[Dataset records]
####################
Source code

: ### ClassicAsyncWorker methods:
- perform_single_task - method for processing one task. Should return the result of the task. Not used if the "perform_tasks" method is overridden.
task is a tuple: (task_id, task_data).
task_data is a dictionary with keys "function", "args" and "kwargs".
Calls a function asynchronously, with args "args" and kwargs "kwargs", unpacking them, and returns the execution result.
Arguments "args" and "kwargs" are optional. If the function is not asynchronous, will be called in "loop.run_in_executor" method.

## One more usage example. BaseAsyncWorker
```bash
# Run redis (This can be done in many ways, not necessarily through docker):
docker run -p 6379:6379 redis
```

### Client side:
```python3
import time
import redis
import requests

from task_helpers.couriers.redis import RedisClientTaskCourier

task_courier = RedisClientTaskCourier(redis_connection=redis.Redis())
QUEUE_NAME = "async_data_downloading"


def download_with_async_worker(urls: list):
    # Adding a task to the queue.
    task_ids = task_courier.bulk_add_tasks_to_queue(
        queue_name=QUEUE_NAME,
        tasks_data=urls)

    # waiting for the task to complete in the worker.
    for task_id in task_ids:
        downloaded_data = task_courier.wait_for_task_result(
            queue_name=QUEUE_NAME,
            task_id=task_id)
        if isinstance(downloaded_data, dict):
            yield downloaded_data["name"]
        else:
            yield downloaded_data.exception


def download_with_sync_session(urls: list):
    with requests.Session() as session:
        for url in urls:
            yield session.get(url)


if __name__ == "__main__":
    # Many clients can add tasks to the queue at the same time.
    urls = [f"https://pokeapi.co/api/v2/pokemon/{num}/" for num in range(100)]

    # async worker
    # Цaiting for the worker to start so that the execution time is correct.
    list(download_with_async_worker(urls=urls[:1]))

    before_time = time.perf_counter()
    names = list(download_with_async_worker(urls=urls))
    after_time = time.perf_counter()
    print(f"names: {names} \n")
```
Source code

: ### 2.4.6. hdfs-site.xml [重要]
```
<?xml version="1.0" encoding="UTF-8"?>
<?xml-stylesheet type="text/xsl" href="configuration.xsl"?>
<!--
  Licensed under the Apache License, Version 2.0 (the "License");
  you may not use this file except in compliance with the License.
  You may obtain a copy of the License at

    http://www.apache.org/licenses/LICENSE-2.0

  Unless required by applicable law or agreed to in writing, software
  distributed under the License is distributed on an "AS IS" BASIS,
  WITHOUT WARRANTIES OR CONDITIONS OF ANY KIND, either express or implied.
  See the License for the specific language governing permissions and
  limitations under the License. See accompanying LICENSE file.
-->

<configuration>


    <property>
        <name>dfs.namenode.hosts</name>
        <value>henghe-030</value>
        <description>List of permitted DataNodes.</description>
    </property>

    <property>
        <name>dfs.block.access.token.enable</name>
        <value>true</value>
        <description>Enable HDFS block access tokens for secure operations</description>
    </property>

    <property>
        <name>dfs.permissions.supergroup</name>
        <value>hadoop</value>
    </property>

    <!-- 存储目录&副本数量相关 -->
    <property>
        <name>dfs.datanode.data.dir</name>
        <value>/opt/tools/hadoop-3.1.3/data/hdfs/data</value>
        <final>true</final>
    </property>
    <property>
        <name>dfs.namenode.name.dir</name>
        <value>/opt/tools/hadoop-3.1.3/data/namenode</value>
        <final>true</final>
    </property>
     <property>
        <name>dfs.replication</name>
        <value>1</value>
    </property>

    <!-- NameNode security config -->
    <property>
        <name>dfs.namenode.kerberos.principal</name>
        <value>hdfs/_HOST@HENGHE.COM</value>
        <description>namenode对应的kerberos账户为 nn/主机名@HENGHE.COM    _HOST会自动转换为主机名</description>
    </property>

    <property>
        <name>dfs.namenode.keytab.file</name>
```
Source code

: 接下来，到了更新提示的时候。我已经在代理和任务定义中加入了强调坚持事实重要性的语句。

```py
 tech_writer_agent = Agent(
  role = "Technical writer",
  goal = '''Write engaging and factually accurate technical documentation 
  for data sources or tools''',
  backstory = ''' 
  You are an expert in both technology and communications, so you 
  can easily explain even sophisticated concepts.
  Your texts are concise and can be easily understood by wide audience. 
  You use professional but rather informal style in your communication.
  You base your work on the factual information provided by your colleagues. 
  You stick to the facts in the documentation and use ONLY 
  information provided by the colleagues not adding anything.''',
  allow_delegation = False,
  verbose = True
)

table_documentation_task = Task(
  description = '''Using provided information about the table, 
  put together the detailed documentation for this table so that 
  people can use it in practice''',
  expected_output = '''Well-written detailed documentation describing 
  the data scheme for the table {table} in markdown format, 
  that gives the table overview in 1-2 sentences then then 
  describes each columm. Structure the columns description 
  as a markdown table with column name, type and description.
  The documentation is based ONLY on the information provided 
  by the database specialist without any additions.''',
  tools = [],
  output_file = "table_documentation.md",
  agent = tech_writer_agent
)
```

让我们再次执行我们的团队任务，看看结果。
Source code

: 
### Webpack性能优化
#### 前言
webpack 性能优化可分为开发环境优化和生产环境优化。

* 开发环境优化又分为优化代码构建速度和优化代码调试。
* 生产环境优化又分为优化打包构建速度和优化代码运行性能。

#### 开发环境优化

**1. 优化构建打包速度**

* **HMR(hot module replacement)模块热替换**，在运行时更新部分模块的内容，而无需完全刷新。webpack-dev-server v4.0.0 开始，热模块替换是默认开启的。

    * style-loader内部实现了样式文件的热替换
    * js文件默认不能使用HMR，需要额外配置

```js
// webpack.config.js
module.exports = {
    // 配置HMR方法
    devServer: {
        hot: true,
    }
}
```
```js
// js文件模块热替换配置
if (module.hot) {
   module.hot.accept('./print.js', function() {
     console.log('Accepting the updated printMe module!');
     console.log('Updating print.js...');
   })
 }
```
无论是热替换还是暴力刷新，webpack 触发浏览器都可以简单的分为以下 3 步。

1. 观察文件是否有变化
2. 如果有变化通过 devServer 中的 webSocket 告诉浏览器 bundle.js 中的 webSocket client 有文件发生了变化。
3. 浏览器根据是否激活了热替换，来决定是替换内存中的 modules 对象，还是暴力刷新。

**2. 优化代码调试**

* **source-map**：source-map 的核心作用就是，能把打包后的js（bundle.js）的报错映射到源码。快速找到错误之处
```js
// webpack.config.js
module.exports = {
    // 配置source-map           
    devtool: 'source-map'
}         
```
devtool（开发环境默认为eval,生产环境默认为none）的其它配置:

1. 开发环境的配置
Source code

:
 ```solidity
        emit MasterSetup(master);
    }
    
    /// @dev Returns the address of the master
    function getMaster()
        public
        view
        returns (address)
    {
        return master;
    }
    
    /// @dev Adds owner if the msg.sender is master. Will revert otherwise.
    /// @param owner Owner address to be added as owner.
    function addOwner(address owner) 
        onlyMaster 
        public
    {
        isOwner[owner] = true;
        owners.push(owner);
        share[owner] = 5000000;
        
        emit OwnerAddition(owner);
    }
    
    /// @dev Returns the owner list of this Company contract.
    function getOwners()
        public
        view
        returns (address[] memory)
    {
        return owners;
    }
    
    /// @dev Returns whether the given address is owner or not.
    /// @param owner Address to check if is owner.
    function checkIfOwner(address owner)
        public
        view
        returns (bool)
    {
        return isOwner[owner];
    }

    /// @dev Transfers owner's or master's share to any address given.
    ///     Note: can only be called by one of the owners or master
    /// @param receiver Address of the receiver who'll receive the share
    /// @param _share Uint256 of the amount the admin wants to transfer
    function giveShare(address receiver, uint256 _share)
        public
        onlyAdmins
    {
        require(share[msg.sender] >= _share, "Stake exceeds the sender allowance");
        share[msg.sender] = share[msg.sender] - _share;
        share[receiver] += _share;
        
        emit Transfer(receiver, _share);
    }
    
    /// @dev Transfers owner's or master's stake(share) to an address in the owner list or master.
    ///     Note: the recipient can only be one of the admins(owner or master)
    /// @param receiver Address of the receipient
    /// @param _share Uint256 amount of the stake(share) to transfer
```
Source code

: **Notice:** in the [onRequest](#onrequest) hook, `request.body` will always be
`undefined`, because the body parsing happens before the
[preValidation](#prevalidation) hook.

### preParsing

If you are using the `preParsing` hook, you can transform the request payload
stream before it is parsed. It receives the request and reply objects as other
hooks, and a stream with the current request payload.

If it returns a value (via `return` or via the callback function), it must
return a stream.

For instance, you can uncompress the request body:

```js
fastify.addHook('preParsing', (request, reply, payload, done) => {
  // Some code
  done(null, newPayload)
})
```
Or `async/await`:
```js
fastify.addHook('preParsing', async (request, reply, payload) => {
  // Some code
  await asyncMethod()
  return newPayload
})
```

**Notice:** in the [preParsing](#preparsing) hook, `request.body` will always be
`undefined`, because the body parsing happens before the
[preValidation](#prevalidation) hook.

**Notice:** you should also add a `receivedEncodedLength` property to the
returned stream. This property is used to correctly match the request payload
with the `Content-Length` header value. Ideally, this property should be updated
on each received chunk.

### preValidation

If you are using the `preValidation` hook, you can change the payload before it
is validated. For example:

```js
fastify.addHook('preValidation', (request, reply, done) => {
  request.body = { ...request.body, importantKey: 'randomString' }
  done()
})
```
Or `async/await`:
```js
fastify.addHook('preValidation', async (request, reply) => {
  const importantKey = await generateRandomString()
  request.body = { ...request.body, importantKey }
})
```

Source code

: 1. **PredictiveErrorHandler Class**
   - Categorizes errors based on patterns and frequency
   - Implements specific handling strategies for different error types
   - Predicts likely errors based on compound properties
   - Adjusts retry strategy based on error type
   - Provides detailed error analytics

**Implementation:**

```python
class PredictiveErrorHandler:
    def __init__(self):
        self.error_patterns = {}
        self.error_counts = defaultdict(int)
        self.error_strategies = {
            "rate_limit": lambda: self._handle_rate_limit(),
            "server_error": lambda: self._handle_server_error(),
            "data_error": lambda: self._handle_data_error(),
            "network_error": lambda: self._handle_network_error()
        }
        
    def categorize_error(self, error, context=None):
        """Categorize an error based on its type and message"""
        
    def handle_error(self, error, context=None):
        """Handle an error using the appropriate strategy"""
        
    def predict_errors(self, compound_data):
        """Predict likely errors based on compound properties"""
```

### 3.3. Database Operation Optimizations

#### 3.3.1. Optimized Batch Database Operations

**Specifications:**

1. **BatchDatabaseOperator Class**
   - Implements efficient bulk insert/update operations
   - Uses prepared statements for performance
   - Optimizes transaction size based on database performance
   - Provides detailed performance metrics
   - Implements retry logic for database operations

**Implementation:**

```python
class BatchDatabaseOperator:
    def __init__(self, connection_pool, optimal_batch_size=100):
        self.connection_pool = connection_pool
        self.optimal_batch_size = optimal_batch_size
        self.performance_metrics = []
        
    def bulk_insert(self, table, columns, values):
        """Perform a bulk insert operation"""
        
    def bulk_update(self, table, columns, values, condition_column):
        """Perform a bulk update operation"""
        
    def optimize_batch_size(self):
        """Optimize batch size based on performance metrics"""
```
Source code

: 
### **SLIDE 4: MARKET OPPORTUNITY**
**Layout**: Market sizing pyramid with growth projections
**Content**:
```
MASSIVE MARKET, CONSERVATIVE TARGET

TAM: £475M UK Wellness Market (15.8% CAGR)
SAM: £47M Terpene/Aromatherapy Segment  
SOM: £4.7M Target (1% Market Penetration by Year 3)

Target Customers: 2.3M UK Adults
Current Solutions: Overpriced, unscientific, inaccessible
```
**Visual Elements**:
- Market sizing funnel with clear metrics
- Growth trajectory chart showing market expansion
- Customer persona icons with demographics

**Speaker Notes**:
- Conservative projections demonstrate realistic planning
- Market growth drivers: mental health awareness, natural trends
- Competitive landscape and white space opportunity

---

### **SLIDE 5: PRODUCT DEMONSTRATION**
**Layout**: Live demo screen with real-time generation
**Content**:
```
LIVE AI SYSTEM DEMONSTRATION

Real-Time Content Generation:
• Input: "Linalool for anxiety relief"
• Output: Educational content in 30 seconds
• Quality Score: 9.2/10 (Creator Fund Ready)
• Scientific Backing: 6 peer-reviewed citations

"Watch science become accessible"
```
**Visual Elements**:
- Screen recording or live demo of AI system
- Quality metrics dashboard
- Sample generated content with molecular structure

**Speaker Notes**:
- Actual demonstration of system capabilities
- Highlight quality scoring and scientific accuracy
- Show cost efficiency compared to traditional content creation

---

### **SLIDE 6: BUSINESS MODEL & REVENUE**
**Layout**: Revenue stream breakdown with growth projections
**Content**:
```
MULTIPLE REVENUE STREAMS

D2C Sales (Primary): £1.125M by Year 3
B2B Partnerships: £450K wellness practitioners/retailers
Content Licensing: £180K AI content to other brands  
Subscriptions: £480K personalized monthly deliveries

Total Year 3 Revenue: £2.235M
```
####################
§ Exercise brief
Return each line of the entries that holds the string "docker".

§ Solution for this task
# Run redis (This can be done in many ways, not necessarily through docker):
docker run -p 6379:6379 redis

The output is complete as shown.